ARM has unveiled a new machine learning initiative codenamed Project Trillium, which includes processors and sensors for improving artificial intelligence operations in mobile devices at the edge of networks, rather than in data centers.
“Project Trillium is a whole new class of product with hardware and software,” said Jem Davies, vice president, fellow, and general manager of ARM’s Machine Learning Group. “We looked at GPUs (graphics processing units) and CPUs (central processing units), but it became clear that executing with the best efficiency required a ground-up design specific to machine learning.”

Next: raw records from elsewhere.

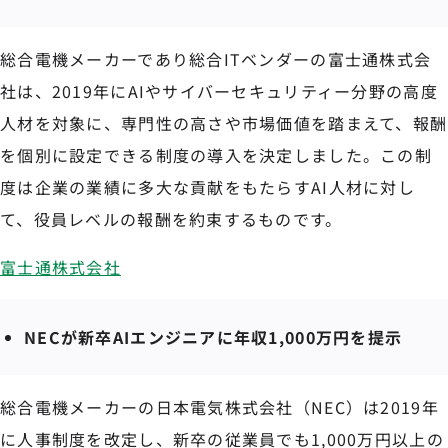
総合電機メーカーであり総合ITベンダーの富士通株式会
社は、2019年にAIやサイバーセキュリティー分野の高度
人材を対象に、専門性の高さや市場価値を踏まえて、報酬
を個別に設定できる制度の導入を決定しました。この制
度は企業の業績に多大な貢献をもたらすAI人材に対し
て、役員レベルの報酬を約束するものです。
富士通株式会社
NECが新卒AIエンジニアに年収1,000万円を提示
総合電機メーカーの日本電気株式会社（NEC）は2019年
に人事制度を改定し、新卒の従業員でも1,000万円以上の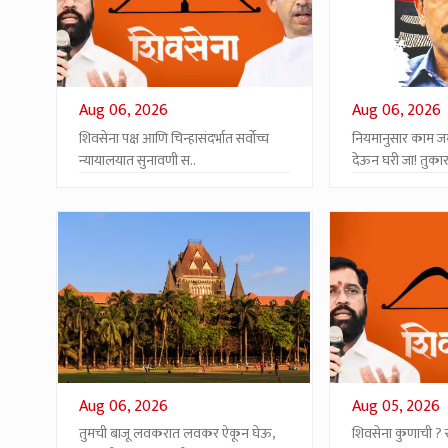
Aug 06, 2026
Aug 06, 2026
शिवसेना पक्ष आणि चिन्हासंदर्भात सर्वोच्च
नियमानुसार काम ज
न्यायालयात सुनावणी स..
देऊन घरी जा! तुकारा
Aug 06, 2026
Aug 05, 2026
तुमची बाजू लवकरात लवकर ऐकून घेऊ,
शिवसेना कुणाची ? सर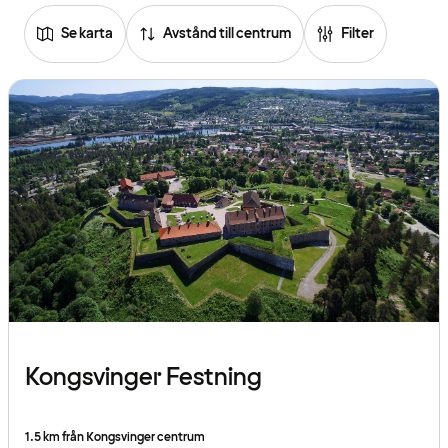
Se karta
Avstånd till centrum
Filter
Kongsvinger Festning
1.5 km från Kongsvinger centrum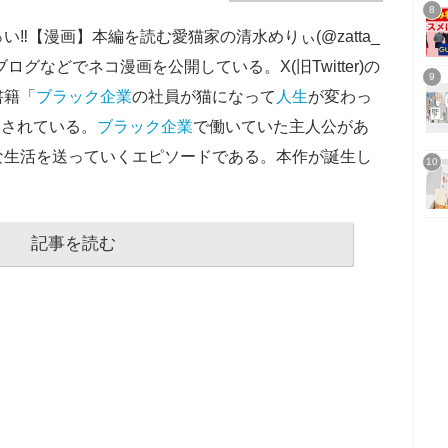
‼【漫画】本編を読む愛猫家の清水めりぃ(@zatta_
r) やブログなどでネコ漫画を公開している。X(旧Twitter)の
書籍「
ブラック企業
の社員が猫になって
人生
が変わっ
売されている。
ブラック企業
で働いていた主人公があ
な生活を送っていくエピソードである。本作が誕生し
記事を読む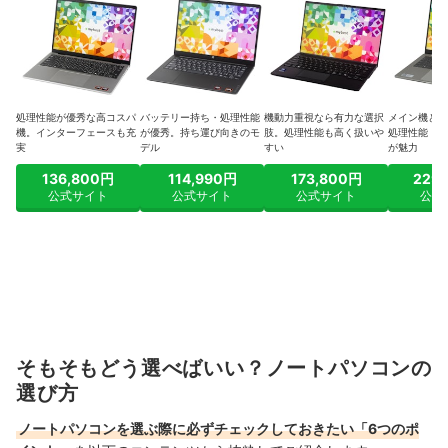
処理性能が優秀な高コスパ
バッテリー持ち・処理性能
機動力重視なら有力な選択
メイン機とし
機。インターフェースも充
が優秀。持ち運び向きのモ
肢。処理性能も高く扱いや
処理性能・バ
実
デル
すい
が魅力
136,800円
114,990円
173,800円
229
公式サイト
公式サイト
公式サイト
公式
そもそもどう選べばいい？ノートパソコンの
選び方
ノートパソコンを選ぶ際に必ずチェックしておきたい「6つのポ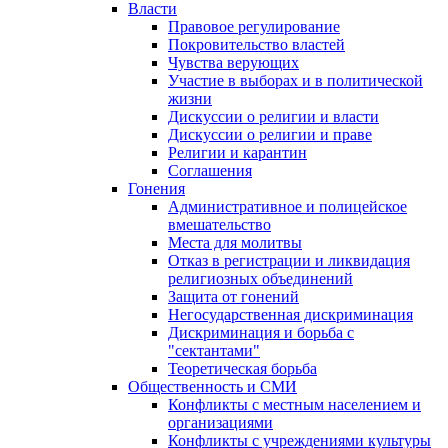
Власти
Правовое регулирование
Покровительство властей
Чувства верующих
Участие в выборах и в политической
жизни
Дискуссии о религии и власти
Дискуссии о религии и праве
Религии и карантин
Соглашения
Гонения
Административное и полицейское
вмешательство
Места для молитвы
Отказ в регистрации и ликвидация
религиозных объединений
Защита от гонений
Негосударственная дискриминация
Дискриминация и борьба с
"сектантами"
Теоретическая борьба
Общественность и СМИ
Конфликты с местным населением и
организациями
Конфликты с учреждениями культуры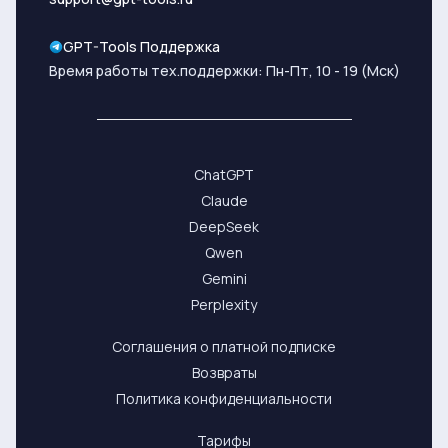
GPT-Tools Поддержка
Время работы тех.поддержки: Пн-Пт, 10 - 19 (Мск)
ChatGPT
Claude
DeepSeek
Qwen
Gemini
Perplexity
Соглашения о платной подписке
Возвраты
Политика конфиденциальности
Тарифы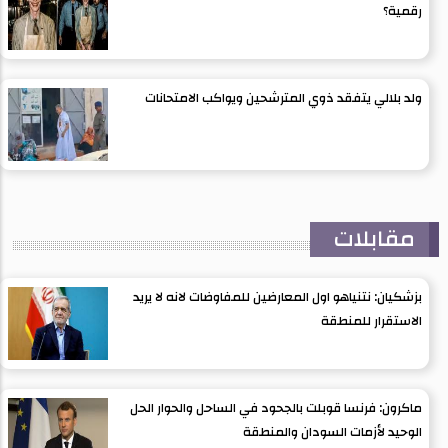
رقمية؟
ولد بلالي يتفقد ذوي المترشحين ويواكب الامتحانات
مقابلات
بزشكيان: نتنياهو اول المعارضين للمفاوضات لانه لا يريد
الاستقرار للمنطقة
ماكرون: فرنسا قوبلت بالجحود في الساحل والحوار الحل
الوحيد لأزمات السودان والمنطقة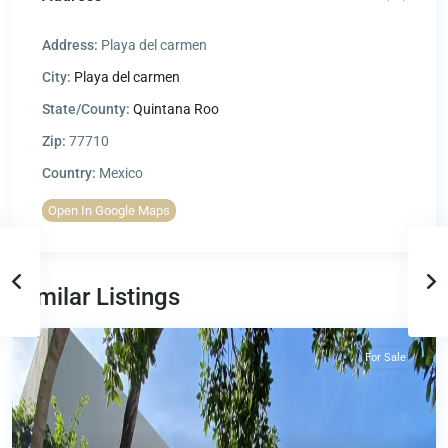
Address:
Playa del carmen
City:
Playa del carmen
State/County:
Quintana Roo
Zip:
77710
Country:
Mexico
Open In Google Maps
Similar Listings
For Sale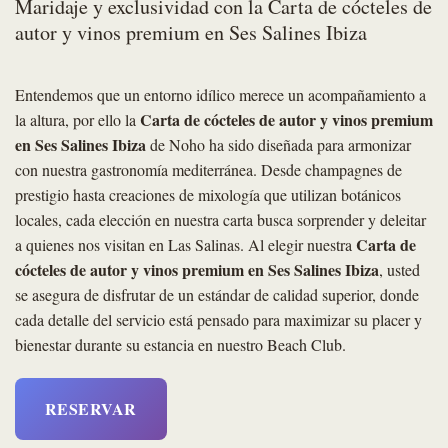
Maridaje y exclusividad con la Carta de cócteles de
autor y vinos premium en Ses Salines Ibiza
Entendemos que un entorno idílico merece un acompañamiento a
Carta de cócteles de autor y vinos premium
la altura, por ello la
en Ses Salines Ibiza
de Noho ha sido diseñada para armonizar
con nuestra gastronomía mediterránea. Desde champagnes de
prestigio hasta creaciones de mixología que utilizan botánicos
locales, cada elección en nuestra carta busca sorprender y deleitar
Carta de
a quienes nos visitan en Las Salinas. Al elegir nuestra
cócteles de autor y vinos premium en Ses Salines Ibiza
, usted
se asegura de disfrutar de un estándar de calidad superior, donde
cada detalle del servicio está pensado para maximizar su placer y
bienestar durante su estancia en nuestro Beach Club.
RESERVAR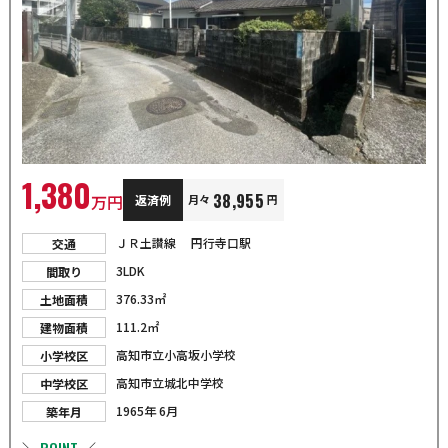
1,380
38,955
万円
返済例
月々
円
ＪＲ土讃線
円行寺口駅
交通
3LDK
間取り
376.33㎡
土地面積
111.2㎡
建物面積
高知市立小高坂小学校
小学校区
高知市立城北中学校
中学校区
1965年 6月
築年月
POINT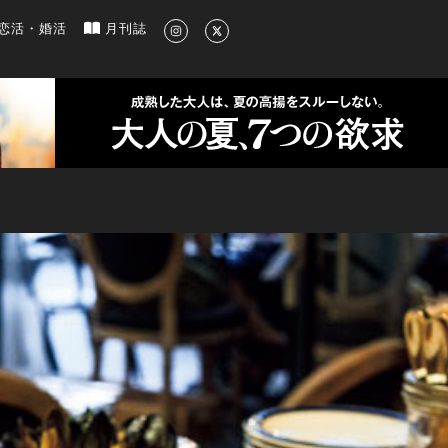
新のグルメ、洗練されたライフスタイル情報
恋活・婚活
月刊誌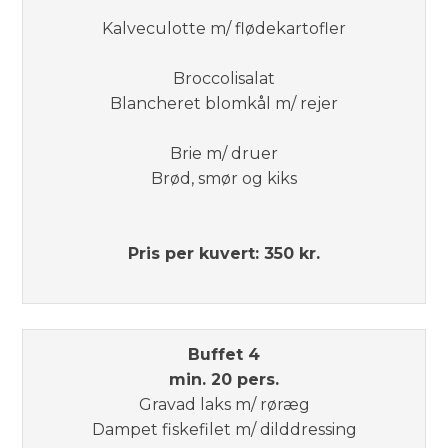
Kalveculotte m/ flødekartofler
Broccolisalat
Blancheret blomkål m/ rejer
Brie m/ druer
Brød, smør og kiks
Pris per kuvert: 350 kr.
Buffet 4
​min. 20 pers.
Gravad laks m/ røræg
Dampet fiskefilet m/ dilddressing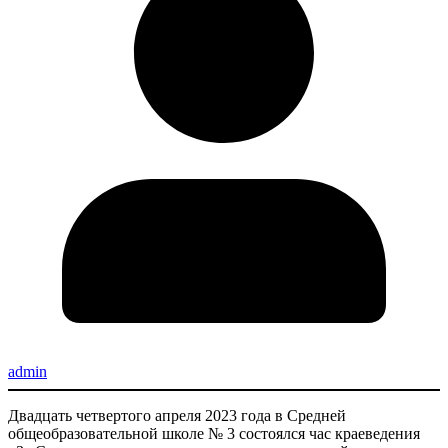
admin
Двадцать четвертого апреля 2023 года в Средней
общеобразовательной школе № 3 состоялся час краеведения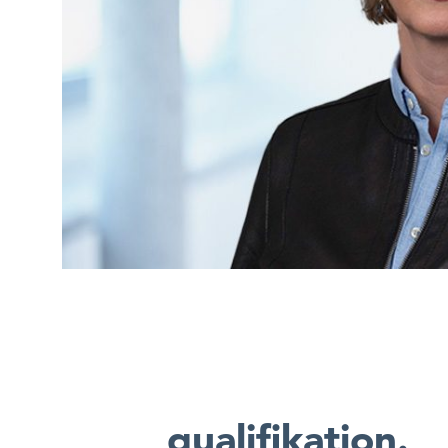
qualifikation.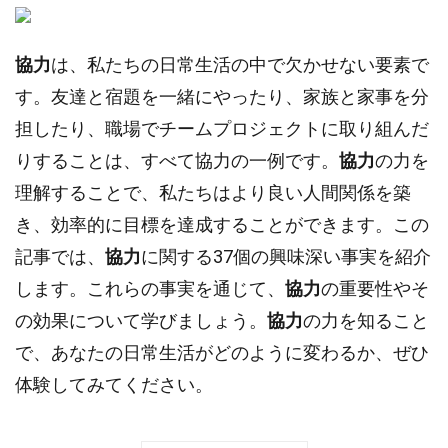
協力
は、私たちの日常生活の中で欠かせない要素で
す。友達と宿題を一緒にやったり、家族と家事を分
担したり、職場でチームプロジェクトに取り組んだ
りすることは、すべて協力の一例です。
協力
の力を
理解することで、私たちはより良い人間関係を築
き、効率的に目標を達成することができます。この
記事では、
協力
に関する37個の興味深い事実を紹介
します。これらの事実を通じて、
協力
の重要性やそ
の効果について学びましょう。
協力
の力を知ること
で、あなたの日常生活がどのように変わるか、ぜひ
体験してみてください。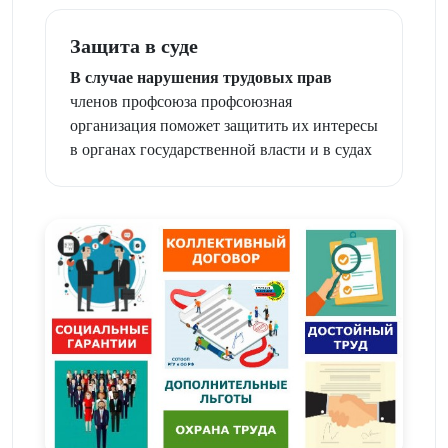
Защита в суде
В случае нарушения трудовых прав
членов профсоюза профсоюзная
организация поможет защитить их интересы
в органах государственной власти и в судах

Project Trillium consists of three components: a new ML processor rolling out to device makers and partners in mid-2018, a new object detection processor launching at the end of the quarter, and a set of neural network software libraries available to developers today.
ARM isn't releasing full architectural details of the new ML and object detection chips, but it claims to have developed processors beyond the capabilities of current CPUs and GPUs. Built specifically to address machine learning workloads, the ML processor sports a new intelligent memory system the company says maintains processing performance without draining power. The object detection processor can process video feeds in real time at up to 60 frames per second, and detect objects in the frame as small as 50-60 pixels.
"We can do this processing in real time at HD resolution running at 60 frames per second," Davies added. "We're able to detect objects further away very easily within frames including the trajectory, which way they're facing, which way they're going, and select part of the body for gesture and pose recognition. This is a development on our first-gen object detection processor, which is already released in consumer devices like the Hive security camera."
The ML chip is targeting the mobile market, meaning smartphones, self-driving cars, and Internet of Things (IoT) devices at the edge.
ARM will provide the first designs to its partners in mid-2018, and the first chips could debut late this year or next year.